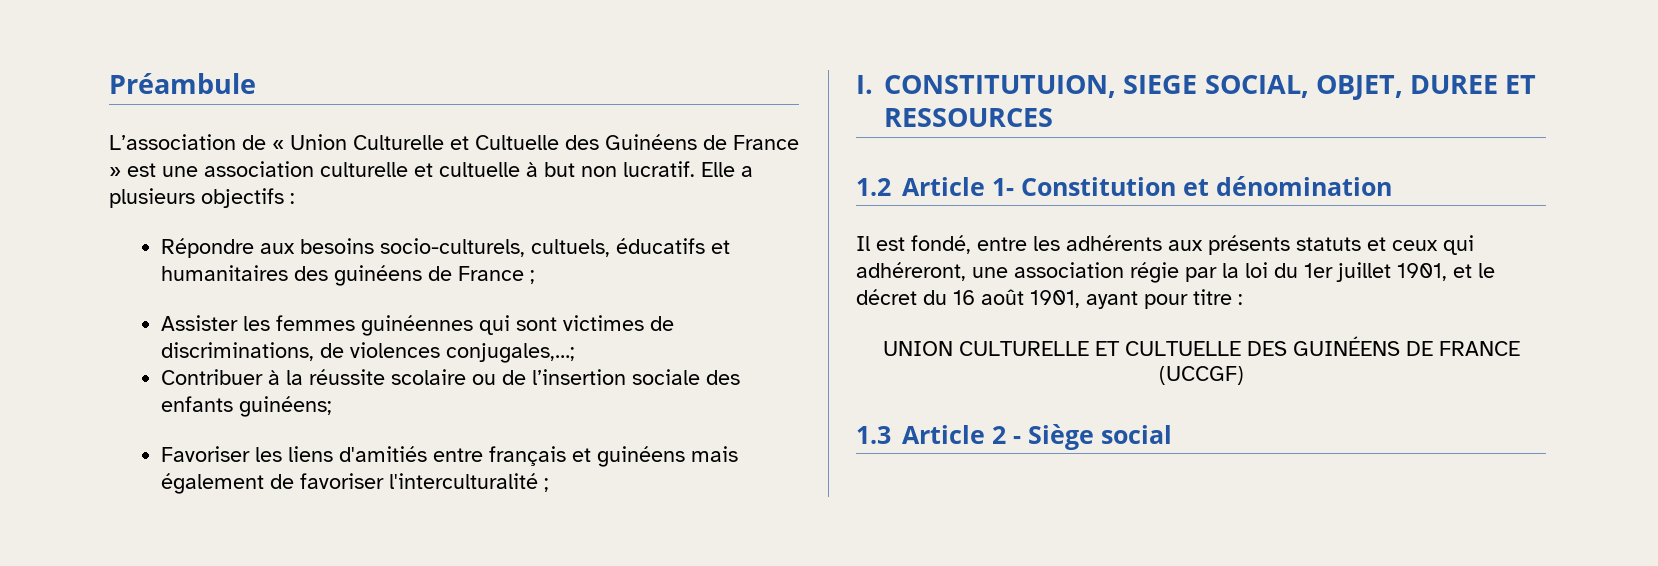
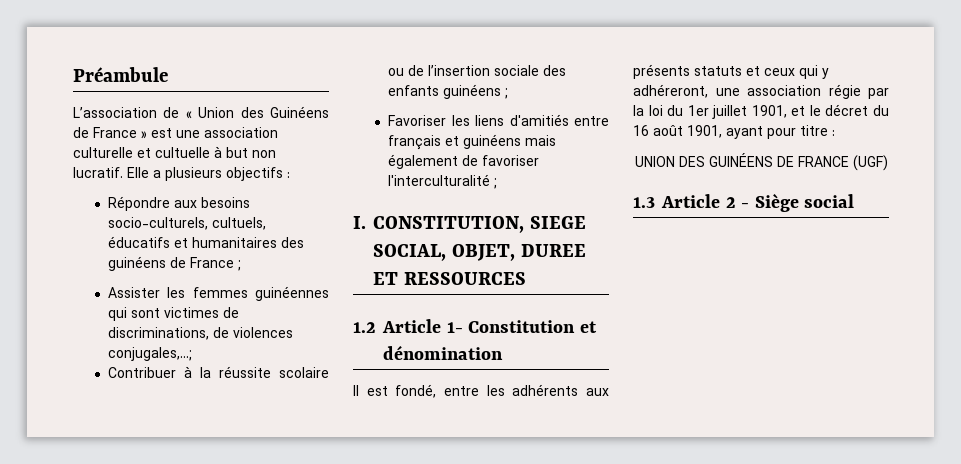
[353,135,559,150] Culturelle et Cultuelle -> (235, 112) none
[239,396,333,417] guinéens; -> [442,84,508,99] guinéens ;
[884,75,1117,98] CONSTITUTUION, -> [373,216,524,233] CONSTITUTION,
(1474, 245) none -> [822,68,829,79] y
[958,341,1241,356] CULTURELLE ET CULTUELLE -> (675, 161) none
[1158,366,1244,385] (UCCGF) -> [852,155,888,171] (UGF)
◆ ◆ ◆ ◆ ◆
Request
In the entries above, find each line that has the word "none". Copy it.

Answer to this problem
[353,135,559,150] Culturelle et Cultuelle -> (235, 112) none
(1474, 245) none -> [822,68,829,79] y
[958,341,1241,356] CULTURELLE ET CULTUELLE -> (675, 161) none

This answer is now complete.